- _REQUIRED WORK_
Repeat nothing but the line containing "After each view, print" and the lines that follow it, up to and including the last line of the data below.

[Intrinsic matrix estimation data]
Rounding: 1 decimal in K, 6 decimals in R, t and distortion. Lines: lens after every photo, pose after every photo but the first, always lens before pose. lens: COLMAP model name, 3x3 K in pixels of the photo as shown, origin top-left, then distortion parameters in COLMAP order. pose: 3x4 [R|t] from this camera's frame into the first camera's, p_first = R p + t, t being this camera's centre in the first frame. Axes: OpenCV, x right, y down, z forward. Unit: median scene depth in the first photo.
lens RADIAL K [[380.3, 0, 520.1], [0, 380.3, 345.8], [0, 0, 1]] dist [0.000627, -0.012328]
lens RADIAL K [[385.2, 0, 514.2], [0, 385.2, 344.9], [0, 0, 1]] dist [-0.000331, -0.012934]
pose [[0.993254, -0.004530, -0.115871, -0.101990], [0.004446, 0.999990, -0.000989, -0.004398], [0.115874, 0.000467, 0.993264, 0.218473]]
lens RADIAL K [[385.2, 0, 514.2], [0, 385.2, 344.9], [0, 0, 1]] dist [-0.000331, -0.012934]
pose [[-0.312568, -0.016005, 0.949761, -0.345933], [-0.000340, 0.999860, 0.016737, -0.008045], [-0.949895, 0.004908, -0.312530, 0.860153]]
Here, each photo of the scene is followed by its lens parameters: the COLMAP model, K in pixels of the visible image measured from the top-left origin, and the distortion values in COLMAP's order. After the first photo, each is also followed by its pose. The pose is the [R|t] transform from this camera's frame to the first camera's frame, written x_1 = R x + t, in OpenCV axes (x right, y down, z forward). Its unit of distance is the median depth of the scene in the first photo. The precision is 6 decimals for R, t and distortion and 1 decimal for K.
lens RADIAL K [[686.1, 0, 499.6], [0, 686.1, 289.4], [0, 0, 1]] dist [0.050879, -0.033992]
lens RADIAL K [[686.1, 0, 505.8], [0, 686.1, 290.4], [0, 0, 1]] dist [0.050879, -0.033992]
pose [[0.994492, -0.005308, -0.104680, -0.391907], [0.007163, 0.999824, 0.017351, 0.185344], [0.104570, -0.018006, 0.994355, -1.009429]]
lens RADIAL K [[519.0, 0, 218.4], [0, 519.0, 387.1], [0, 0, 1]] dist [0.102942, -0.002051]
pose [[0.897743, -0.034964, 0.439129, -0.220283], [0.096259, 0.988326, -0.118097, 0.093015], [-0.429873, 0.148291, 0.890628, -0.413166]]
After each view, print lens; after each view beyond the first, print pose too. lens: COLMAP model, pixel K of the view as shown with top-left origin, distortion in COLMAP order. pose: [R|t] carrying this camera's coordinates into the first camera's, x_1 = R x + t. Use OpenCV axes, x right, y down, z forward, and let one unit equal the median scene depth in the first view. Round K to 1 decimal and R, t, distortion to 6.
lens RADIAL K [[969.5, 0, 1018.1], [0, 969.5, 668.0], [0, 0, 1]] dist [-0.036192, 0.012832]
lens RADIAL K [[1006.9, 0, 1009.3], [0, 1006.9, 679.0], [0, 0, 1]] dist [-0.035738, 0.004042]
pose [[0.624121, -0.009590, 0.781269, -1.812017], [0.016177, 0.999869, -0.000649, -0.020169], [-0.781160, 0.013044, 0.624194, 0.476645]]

- _SOLUTION FOR THIS TASK_
After each view, print lens; after each view beyond the first, print pose too. lens: COLMAP model, pixel K of the view as shown with top-left origin, distortion in COLMAP order. pose: [R|t] carrying this camera's coordinates into the first camera's, x_1 = R x + t. Use OpenCV axes, x right, y down, z forward, and let one unit equal the median scene depth in the first view. Round K to 1 decimal and R, t, distortion to 6.
lens RADIAL K [[969.5, 0, 1018.1], [0, 969.5, 668.0], [0, 0, 1]] dist [-0.036192, 0.012832]
lens RADIAL K [[1006.9, 0, 1009.3], [0, 1006.9, 679.0], [0, 0, 1]] dist [-0.035738, 0.004042]
pose [[0.624121, -0.009590, 0.781269, -1.812017], [0.016177, 0.999869, -0.000649, -0.020169], [-0.781160, 0.013044, 0.624194, 0.476645]]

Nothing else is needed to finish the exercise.